→ **Reading passage**:
+++
GitHub - yycorcino/distributed-system-for-movie-recommendations: Apache Spark with Apache Hadoop for Machine Learning Application

Distributed System For Movie Recommendations

Developed by: Sebastian Corcino and Gaozong Lo

About The Project

This project uses Google Cloud Platform (GCP) to host Apache Spark and Hadoop via Dataproc. Utilizing the Google Console, we are able to submit jobs to emulate the user loading home, there "For You Page".

Our system utilizes PySpark to create a job that recommends movies to a selected user based on their previous movie ratings. The system operates on a movie dataset and user dataset stored in Google Cloud Storage (GCP) via a bucket path, which is accessed by the PySpark job.

How it works:

Data Loading: The job loads the necessary data files from GCP.
Filtering and Recommendation: The system asks the user for a user ID to generate a personalized list of 10 movies. It identifies the user’s preferred genres based on their previous movie rankings that scored a 5 or higher. It then selects a list of 10 random movies that also have an average rating of 5 or higher.
+++
→ **Source material**:

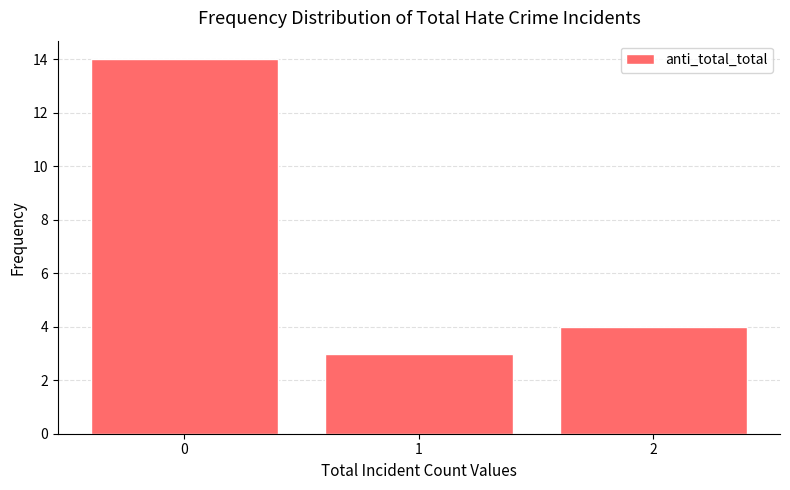

Reading left to right, extract all data points from this chart.

14	3	4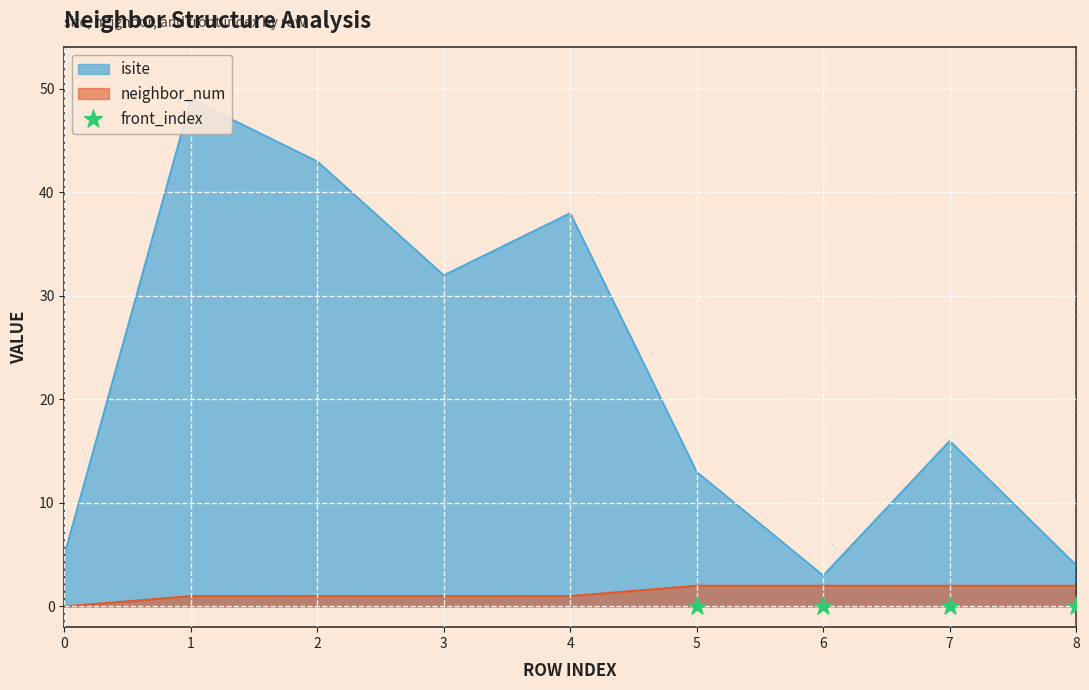

At how many categories does at least one series exceed 11?

6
+++
→ **Parts of the exercise**:
1. From the movie recommendation project description, copy the passage between "Developed by: Sebastian" and "the PySpark job.", inclusive.
2. Continue the movie recommendation project description from its final sentence.

→ **Task results**:
1.
Developed by: Sebastian Corcino and Gaozong Lo

About The Project

This project uses Google Cloud Platform (GCP) to host Apache Spark and Hadoop via Dataproc. Utilizing the Google Console, we are able to submit jobs to emulate the user loading home, there "For You Page".

Our system utilizes PySpark to create a job that recommends movies to a selected user based on their previous movie ratings. The system operates on a movie dataset and user dataset stored in Google Cloud Storage (GCP) via a bucket path, which is accessed by the PySpark job.

2.
Output: The system generates and presents a list of 10 movies to recommend to the selected user. The output includes details such as the movie title, release date, vote average, and genre(s).

Creating GCP Bucket

Create a new bucket and upload the following files:

rec_movies.py
master_movies.csv
users_list.csv

Usage

How to submit jobs?

Submit a job via Google Console

  gcloud dataproc jobs submit pyspark <gs://genre-movies/rec_movie.py> --cluster=<apache-hadoop-instance> --region=<us-central1> -- <user_id>

Replace <{data}> according to your setup. Replace bucket path (in our case {genre-movies}) to your bucket path.

Creating Data

How to create your own data with The Movie Database?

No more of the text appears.